Clase Contra Clase, 14/7/2012.
Ce mercredi 11 juillet le gouvernement de Mariano Rajoy a annoncé les plus grandes attaques contre les travailleurs et les jeunes que l’Espagne ait connu depuis la fin de la dictature. Un plan d’ajustement structurel de 65 milliards d’euros est prévu. Celui-ci prévoit, entre autres, la hausse de 3 points de la TVA (de 18 à 21%) et a été chiffré à 450 euros par an et par foyer de coûts supplémentaires ! Le même jour, Madrid était submergée par une manifestation massive en soutien à la lutte que mènent depuis 45 jours les mineurs des Asturies, de León, de Valence et d’Aragon.
L’enjeu de cette grande marche, commencée 20 jours plus tôt à partir des Asturies et d’Aragon, était d’empêcher la fermeture des mines de charbon, prévue par le gouvernement dans le cadre des coupes budgétaires actuelles. Plus de 8000 mineurs sont menacés de chômage du fait de cette attaque historique, sans compter les milliers d’autres travailleurs dont les emplois sont liés à l’activité minière dans ces deux régions. Voilà près d’un mois et demi que les mineurs sont en grève illimitée, occupent les puits miniers, les bâtiments municipaux, bloquent les routes et manifestent, dans le cadre d’une résistance exemplaire à la répression extrêmement violente de la police espagnole. 200 d’entre eux ont pris part à cette « marche noire » des puits à la capitale, progressivement rejoints par des milliers de personnes qui leur exprimaient leur solidarité.
L’arrivée à Madrid : deux grandes journées de mobilisation ouvrière
Le 10 juillet, les mineurs, leurs familles et des centaines d’autres travailleurs sont entrés à Madrid. Quelques heures plus tôt, les différents cortèges venant du Nord du pays et d’Aragon avaient convergé, empruntant l’autoroute A6 et passant devant la résidence du Chef du gouvernement. Cette arrivée dans la capitale fut un véritable événement : plus de 25 000 personnes s’étant assemblées pour accueillir les travailleurs en lutte, devenus dès lors l’emblème de la résistance contre l’austérité capitaliste. Il était déjà 23h30, et les mineurs avaient allumé les lampes de leurs casques de travail. L’ambiance était festive et très émouvante, entre pleurs et applaudissements, traduite rapidement en slogans qui exprimaient l’importance subjective de l’événement pour les travailleurs et les jeunes de ce pays. « Oui, Oui, ils nous représentent », disaient les soutiens venus du mouvement 15M, qui avaient transformé pour l’occasion leur fameux « non, non, ils ne nous représentent pas », destiné aux politiciens bourgeois et à leurs organisations. « Vive la lutte de la classe ouvrière », ajoutait la foule, qui prévenait aussi : « aujourd’hui avec des banderoles, demain avec de la dynamite ». Difficile de rendre compte d’une ambiance aussi combative, dans le cadre d’une mobilisation si massive, alors que l’Etat espagnol est en train de devenir le nouveau point de focalisation de la misère semée par la crise capitaliste.

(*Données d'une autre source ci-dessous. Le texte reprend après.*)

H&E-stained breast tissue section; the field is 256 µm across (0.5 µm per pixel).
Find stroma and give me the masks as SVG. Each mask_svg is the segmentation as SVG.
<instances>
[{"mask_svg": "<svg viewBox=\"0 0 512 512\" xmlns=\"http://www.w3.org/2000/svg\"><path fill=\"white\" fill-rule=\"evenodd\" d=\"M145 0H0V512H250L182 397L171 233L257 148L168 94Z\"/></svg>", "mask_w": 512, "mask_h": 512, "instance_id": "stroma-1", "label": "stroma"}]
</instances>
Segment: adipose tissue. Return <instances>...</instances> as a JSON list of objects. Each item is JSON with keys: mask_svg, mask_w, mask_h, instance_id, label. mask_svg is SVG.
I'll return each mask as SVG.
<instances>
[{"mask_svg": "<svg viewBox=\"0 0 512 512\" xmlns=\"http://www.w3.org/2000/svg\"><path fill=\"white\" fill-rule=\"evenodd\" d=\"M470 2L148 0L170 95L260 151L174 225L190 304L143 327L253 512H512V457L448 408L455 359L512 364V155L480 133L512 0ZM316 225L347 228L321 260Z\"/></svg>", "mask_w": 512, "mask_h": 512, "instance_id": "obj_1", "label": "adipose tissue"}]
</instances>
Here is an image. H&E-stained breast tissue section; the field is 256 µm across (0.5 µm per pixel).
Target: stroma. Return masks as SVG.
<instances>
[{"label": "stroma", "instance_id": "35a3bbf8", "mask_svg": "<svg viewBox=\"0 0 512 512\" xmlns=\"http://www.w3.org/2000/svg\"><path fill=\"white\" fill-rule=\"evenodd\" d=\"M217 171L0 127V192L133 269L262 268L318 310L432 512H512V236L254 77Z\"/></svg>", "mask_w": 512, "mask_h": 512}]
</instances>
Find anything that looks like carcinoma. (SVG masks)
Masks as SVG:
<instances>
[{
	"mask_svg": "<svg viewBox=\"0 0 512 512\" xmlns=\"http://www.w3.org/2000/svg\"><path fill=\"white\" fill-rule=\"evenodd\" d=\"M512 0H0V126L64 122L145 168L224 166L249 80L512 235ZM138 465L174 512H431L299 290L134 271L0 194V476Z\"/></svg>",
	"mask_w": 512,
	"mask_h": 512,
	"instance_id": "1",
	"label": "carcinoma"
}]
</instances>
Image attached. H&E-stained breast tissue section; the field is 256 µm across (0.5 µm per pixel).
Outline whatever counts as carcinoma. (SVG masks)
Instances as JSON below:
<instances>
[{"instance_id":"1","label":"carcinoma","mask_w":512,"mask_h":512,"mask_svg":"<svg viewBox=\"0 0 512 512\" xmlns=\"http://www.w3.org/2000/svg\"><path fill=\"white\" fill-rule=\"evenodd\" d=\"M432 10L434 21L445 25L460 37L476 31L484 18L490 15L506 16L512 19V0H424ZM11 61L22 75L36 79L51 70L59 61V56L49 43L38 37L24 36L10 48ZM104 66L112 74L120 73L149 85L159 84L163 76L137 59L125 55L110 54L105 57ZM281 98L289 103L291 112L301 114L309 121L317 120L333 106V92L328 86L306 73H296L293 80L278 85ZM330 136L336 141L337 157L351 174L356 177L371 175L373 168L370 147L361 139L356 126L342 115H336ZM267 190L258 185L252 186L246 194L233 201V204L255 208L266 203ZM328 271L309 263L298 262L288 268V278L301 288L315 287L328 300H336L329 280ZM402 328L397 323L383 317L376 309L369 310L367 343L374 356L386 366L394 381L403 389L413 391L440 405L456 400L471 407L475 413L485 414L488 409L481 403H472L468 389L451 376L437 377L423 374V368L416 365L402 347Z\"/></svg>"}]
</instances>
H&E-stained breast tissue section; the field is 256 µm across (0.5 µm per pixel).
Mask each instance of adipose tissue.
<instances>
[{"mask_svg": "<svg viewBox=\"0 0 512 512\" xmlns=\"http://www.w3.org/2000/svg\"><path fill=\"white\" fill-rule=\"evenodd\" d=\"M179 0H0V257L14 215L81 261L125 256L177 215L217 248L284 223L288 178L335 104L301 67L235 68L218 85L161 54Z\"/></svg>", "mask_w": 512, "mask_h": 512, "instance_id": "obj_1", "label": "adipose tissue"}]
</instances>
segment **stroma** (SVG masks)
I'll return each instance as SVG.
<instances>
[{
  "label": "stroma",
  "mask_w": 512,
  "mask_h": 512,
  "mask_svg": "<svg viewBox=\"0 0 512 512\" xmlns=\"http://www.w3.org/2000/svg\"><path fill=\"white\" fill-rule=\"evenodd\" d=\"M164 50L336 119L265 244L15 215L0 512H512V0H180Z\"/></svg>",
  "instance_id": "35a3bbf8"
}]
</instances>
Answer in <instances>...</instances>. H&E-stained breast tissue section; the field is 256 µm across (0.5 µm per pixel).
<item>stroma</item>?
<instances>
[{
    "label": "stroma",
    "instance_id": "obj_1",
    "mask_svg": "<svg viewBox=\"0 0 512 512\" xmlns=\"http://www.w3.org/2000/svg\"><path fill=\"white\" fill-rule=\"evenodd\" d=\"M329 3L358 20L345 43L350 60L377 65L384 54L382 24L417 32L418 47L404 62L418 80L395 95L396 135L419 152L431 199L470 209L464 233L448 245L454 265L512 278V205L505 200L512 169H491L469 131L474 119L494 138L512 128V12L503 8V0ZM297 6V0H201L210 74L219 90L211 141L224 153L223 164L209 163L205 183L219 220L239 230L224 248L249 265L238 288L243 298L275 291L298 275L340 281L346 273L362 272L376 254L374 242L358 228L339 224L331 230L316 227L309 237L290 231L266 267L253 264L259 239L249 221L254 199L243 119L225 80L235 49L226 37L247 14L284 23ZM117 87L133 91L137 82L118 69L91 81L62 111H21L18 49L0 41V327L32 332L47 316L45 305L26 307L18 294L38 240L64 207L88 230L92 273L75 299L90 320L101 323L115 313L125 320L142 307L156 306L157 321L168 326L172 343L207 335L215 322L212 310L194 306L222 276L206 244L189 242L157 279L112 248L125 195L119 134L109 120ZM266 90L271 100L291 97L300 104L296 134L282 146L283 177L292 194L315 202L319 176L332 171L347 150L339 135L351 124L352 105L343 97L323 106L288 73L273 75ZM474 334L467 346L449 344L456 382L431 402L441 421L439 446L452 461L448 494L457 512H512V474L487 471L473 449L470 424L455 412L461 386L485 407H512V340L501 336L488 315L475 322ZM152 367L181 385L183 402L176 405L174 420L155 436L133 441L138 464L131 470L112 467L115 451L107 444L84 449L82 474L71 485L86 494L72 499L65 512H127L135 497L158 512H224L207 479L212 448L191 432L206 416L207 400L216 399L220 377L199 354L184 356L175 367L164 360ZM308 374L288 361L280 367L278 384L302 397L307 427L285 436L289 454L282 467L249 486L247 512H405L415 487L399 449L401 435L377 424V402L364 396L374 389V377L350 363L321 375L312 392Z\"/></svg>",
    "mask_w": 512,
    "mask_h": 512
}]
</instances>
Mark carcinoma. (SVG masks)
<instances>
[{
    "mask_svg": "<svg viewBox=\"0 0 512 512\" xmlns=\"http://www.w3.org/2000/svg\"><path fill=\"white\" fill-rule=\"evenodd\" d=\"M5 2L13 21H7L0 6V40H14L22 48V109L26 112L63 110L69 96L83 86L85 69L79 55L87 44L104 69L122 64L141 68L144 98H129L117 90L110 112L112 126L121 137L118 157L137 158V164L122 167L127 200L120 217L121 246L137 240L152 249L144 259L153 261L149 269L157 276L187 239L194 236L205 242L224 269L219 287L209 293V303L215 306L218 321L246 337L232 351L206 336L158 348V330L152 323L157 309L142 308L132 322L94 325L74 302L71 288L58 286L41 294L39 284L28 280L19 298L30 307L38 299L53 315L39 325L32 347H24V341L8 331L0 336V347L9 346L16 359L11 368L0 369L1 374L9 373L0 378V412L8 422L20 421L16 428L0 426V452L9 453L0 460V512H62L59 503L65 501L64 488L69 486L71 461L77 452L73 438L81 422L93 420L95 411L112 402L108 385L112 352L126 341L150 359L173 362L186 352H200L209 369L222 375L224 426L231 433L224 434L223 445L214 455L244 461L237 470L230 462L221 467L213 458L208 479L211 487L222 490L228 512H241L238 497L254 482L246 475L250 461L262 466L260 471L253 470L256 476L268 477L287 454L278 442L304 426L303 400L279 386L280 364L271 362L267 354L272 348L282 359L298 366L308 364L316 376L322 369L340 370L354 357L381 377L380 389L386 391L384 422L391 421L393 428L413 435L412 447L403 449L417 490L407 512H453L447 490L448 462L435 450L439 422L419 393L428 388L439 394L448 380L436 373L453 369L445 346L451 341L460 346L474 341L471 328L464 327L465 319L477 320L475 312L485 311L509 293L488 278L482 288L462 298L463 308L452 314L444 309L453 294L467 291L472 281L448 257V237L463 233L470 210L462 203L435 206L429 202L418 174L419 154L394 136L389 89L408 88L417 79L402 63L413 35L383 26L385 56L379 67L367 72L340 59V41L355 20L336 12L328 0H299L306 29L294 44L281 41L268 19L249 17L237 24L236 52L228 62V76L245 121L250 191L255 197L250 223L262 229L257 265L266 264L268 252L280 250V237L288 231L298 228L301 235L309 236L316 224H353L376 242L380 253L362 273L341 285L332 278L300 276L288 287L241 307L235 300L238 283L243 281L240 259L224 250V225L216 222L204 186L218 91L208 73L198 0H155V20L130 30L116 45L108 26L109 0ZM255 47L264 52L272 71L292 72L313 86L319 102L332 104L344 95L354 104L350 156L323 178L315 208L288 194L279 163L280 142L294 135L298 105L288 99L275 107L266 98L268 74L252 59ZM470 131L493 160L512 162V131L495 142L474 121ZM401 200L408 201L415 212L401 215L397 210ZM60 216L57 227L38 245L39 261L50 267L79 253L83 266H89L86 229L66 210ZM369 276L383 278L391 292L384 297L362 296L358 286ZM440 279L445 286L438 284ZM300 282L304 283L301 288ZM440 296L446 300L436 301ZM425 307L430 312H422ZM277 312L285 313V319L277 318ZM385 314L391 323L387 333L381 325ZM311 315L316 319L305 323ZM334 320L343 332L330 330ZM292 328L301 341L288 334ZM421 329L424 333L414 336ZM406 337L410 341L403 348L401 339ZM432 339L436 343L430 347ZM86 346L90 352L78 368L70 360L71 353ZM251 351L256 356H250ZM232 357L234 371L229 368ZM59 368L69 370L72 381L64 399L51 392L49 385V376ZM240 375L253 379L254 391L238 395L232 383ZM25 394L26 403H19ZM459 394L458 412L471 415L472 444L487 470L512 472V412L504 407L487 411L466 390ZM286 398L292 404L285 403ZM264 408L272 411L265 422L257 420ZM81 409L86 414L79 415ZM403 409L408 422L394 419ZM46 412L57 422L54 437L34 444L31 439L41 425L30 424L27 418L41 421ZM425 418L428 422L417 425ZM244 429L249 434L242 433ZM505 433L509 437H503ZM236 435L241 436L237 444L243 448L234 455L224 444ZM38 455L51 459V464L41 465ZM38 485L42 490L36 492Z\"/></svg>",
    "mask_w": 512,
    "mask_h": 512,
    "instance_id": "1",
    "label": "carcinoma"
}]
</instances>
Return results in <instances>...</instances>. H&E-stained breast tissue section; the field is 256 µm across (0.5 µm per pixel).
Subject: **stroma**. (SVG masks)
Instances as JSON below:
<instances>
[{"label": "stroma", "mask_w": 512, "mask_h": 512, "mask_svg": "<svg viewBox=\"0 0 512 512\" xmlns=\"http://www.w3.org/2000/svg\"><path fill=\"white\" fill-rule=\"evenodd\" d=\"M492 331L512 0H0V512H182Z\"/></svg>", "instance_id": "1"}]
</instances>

A l’arrivée à la Puerta del Sol, les manifestants ont entonné l’hymne des mineurs, tandis que plusieurs représentants des travailleurs prenaient la parole. En plus de leurs revendications propres, l’un des camarade a appelé à l’unité de tous les secteurs en lutte, des mines à l’éducation, aux hôpitaux, aux administrations publiques en passant par les salariés de l’industrie. C’est seulement cette unité qui nous donnera la force de mettre à bas les capitalistes et leur Etat.
Le jour suivant (mercredi 11) une nouvelle manifestation envahissait le centre de la capitale. Alors que Rojoy était en train de présenter son plan d’ajustement antipopulaire au Congrès, ce sont plus de 50 000 personnes qui ont cette fois défilé jusqu’à la place de la Catalogne. Contre la soif des grandes multinationales et des banques - dont, d’ailleurs, celles qui ont été récemment sauvés à l’aide de fonds publiques et réclament aujourd’hui l’austérité - s’exprimait une protestation massive et particulièrement combative, exprimant plus clairement que jamais ces dernières années une appartenance de classe. Cortèges syndicaux, entreprises en lutte, organisations politiques et le mouvement 15M ont défilé ensemble, aux côtés des mineurs des différentes régions. Au sein de la manifestation se démarquait le cortège des femmes mineurs, composé aussi bien de membres des familles des travailleurs que de camarades qui participent directement à la production au même titre que ces derniers. Ces femmes constituent l’un des secteurs les plus avancés du conflit, qui par exemple pose clairement la nécessité de se battre pour la nationalisation sous contrôle ouvrier de toutes les mines, seule solution pour défendre les postes de travail. Comme nous a expliqué l’une de ces mineurs, « c’est dur d’aller travailler tous les jours dans le même puits qui a vu mourir mon père a 47 ans seulement, où travaillait aussi mon grand-père et maintenant mon frère et moi. C’est pour ça que nous aussi nous sommes durs dans la lutte, parce que le travail dans la mine est dur ».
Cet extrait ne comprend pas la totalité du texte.